Two recent news stories suggest that America needs a rest home for statuary, a la Budapest's Memento Park.

The Paterno statue left behind a ghostly halo when it was removed from its perch near Penn State's Beaver Stadium on Sunday. (Reuters)

Penn State's removal of a statue commemorating its late coach Joe Paterno is only the latest chapter in the sometimes bizarre history of campus monuments. Even saints have not been exempt. "An idealized bronze image of W. Earl Dodge, an academic, athletic, and religious paragon of the Princeton Class of 1879 who died young, was so reviled by worldly 1920s undergraduates (who dubbed it "The Christian Student"), that after it was torn down twice, Princeton ultimately loaned it to the Daniel Chester French museum and restored it in 1987, not to its original place of honor but to a gymnasium lobby.

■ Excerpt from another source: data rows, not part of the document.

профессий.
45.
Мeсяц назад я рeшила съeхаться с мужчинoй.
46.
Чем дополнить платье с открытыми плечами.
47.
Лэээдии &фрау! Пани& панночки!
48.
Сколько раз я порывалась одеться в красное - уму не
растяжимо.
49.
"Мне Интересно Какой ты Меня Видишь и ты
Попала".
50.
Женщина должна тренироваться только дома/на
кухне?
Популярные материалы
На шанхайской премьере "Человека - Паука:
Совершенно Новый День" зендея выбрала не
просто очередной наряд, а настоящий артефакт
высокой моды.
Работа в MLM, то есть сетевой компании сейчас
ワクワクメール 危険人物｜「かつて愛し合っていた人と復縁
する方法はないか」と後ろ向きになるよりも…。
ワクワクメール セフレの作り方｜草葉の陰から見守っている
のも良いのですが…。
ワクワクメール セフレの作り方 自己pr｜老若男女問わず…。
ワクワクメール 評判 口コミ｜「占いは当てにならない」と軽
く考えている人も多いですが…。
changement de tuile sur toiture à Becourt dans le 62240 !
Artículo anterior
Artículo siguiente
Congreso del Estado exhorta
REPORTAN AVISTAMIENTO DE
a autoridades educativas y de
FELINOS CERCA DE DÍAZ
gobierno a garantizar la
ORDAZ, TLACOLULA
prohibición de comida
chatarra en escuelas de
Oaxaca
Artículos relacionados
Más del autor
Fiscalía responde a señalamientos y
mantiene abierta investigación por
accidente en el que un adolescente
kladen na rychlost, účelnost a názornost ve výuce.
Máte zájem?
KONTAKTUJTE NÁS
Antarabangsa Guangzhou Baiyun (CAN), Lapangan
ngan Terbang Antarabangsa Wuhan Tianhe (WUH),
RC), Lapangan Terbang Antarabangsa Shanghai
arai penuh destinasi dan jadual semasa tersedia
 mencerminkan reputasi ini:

The move coincides with a New York Times article about another controversial work of art, Frederic MacMonnies' Civic Virtue, which may be moved to a cemetery. The elderly sculptor was baffled and hurt by protests against his work when it was unveiled in 1922. In vain he protested that the image of a male triumphing over figures of evil portrayed as female was simply a convention. And it was -- in the fading Beaux Arts tradition in which he had been trained. A new generation had forgotten a visual language, much as many post-World War One Princeton students were impatient with Victorian muscular Christianity. In the early 21st century the monument looks less sexist than campy, but it's easy to see from a high-resolution image that -- contrary to the Times article -- the young man is not stepping on anybody. (I visited the statue a few years ago. It's easy to make the mistake if  you've been primed to see trampling.) It was not the sculptor's first iconographic misunderstanding; another work (now in the Metropolitan Museum) had been banned for its pagan nudity in Boston in the 1890s.

Green-Wood Cemetery, where the statue may be restored, is a national treasure and a fitting home. But the move would imply that the statue has died, just as its earlier exile in Queens was a mark of scorn by the Manhattan establishment. The two stories together suggest America needs a counterpart of Budapest's Memento Park, a rest home for Marxist-Leninist statuary. The purpose should be neither to mock nor to glorify them but to help visitors reflect on art and political life in an open-air setting. And artists could be invited to reply to MacMonnies by inverting his conventions, with a female protagonist and images of male politicians underfoot.